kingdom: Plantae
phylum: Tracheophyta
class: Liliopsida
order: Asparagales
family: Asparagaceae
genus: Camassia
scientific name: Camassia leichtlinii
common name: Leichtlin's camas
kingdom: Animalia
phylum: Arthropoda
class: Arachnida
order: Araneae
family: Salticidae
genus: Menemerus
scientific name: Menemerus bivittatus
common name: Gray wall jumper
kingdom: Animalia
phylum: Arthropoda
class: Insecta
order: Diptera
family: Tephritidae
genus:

************

> _PROBLEM TO SOLVE_
Please set out every line of the records above as a Markdown table with the columns "Row" and "Entry", numbering each row and omitting blank lines.

> _WRITTEN RESPONSE_
| Row | Entry |
|---|---|
| 1 | kingdom: Plantae |
| 2 | phylum: Tracheophyta |
| 3 | class: Liliopsida |
| 4 | order: Asparagales |
| 5 | family: Asparagaceae |
| 6 | genus: Camassia |
| 7 | scientific name: Camassia leichtlinii |
| 8 | common name: Leichtlin's camas |
| 9 | kingdom: Animalia |
| 10 | phylum: Arthropoda |
| 11 | class: Arachnida |
| 12 | order: Araneae |
| 13 | family: Salticidae |
| 14 | genus: Menemerus |
| 15 | scientific name: Menemerus bivittatus |
| 16 | common name: Gray wall jumper |
| 17 | kingdom: Animalia |
| 18 | phylum: Arthropoda |
| 19 | class: Insecta |
| 20 | order: Diptera |
| 21 | family: Tephritidae |
| 22 | genus: |